The Promise and Peril of Gene Editing

Few scientific advances of the past decade have stirred as much excitement, or as much unease, as the gene-editing tool known as CRISPR-Cas9. Researchers first adapted it for laboratory use in 2012, and almost overnight it gave them a way to alter the genetic code of living organisms with a precision that older methods had never come close to matching. Those earlier techniques tended to be slow, costly, and prone to error. CRISPR, by contrast, is comparatively cheap, fast, and accurate. That combination of qualities has put it within reach of laboratories that could never have afforded the technologies preceding it.

Strip away the jargon and the underlying principle is almost startlingly simple. A guide molecule steers a cutting enzyme to a precise location on a strand of DNA, where the enzyme makes an incision. The cell''s own repair machinery then takes over, either disabling a faulty gene or, in certain cases, slotting in a corrected sequence. Proponents see in this a chance to rewrite the very instructions of life and, eventually, to eliminate inherited diseases that have afflicted humanity for millennia. Sickle-cell anaemia and some forms of inherited blindness, conditions long thought untreatable, are now the subject of promising clinical trials.

Medicine is only part of the story. In the fields rather than the clinic, agricultural scientists have used gene editing to develop crops that resist drought, shrug off disease, or stay fresh for longer after harvest. Conventional genetic modification usually splices in genes drawn from unrelated species; gene editing can reach comparable results simply by adjusting an organism''s existing genome. Some regulators have treated that distinction as deeply significant, although public opinion has not always drawn the same line.

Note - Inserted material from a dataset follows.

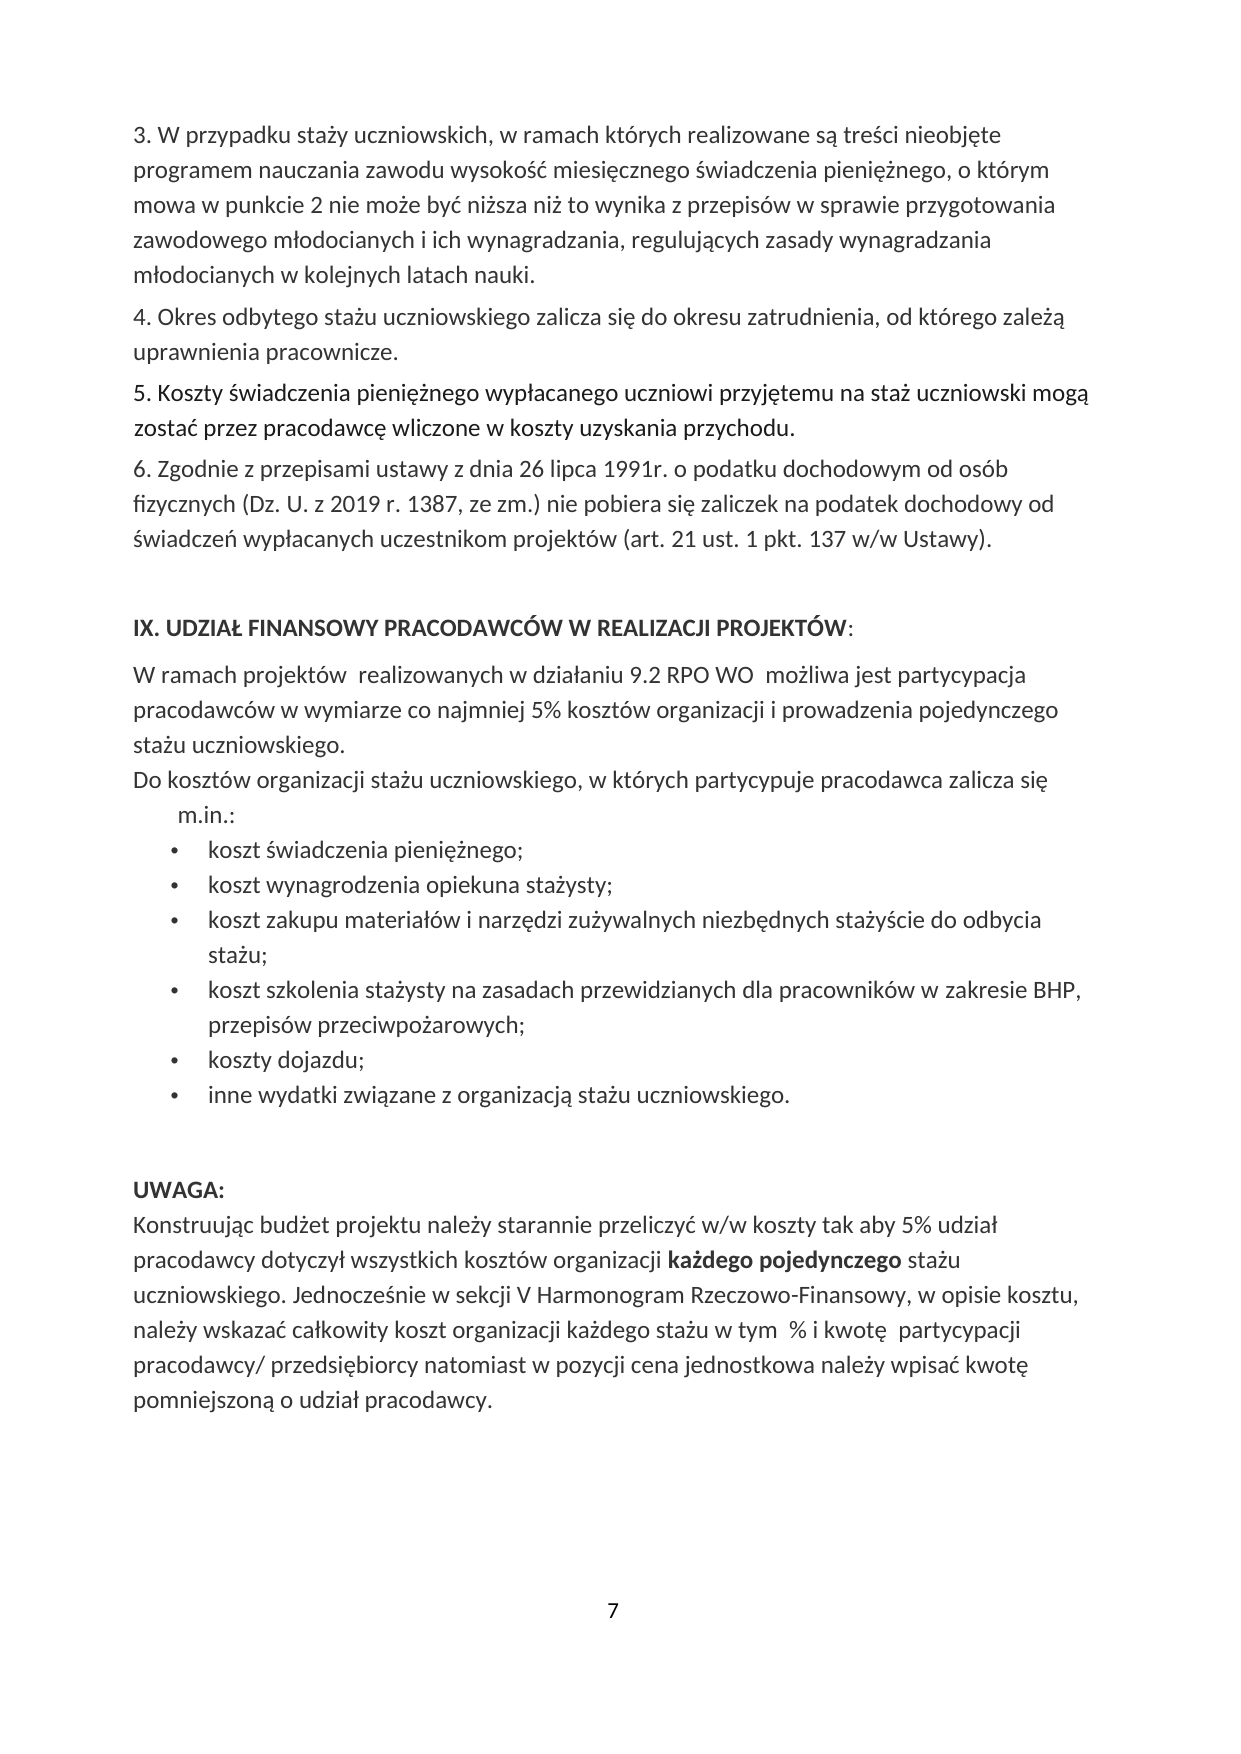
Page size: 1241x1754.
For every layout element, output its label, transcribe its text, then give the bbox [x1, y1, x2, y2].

The very precision that makes the technology so promising is also what makes it dangerous. Nowhere is this clearer than in the debate over so-called germline editing, meaning changes made to eggs, sperm, or embryos that would then be passed on to every future generation. In 2018, a Chinese scientist provoked international condemnation when he announced the birth of twin girls whose embryos he had edited in an attempt to confer resistance to HIV. The scientific community responded with near-unanimous censure, calling the experiment premature, poorly justified, and conducted without adequate oversight.

A second line of criticism turns on fairness rather than safety. Should genetic enhancement ever become routine, critics warn, it might be available only to those wealthy enough to pay for it, widening inequalities that already exist and, in the bleakest scenarios, giving rise to a genetic underclass. Whether such fears are realistic or merely speculative is hard to settle, since the technology remains a long way from the point at which "designer babies" would be feasible.

For now, most researchers have settled on a cautious path. They pursue therapeutic applications that affect only the patient being treated, while keeping a moratorium on heritable edits in place until the ethical and scientific questions can be more fully resolved. Whether that restraint will hold as the technology grows cheaper and more capable may turn out to be the central question of modern biology.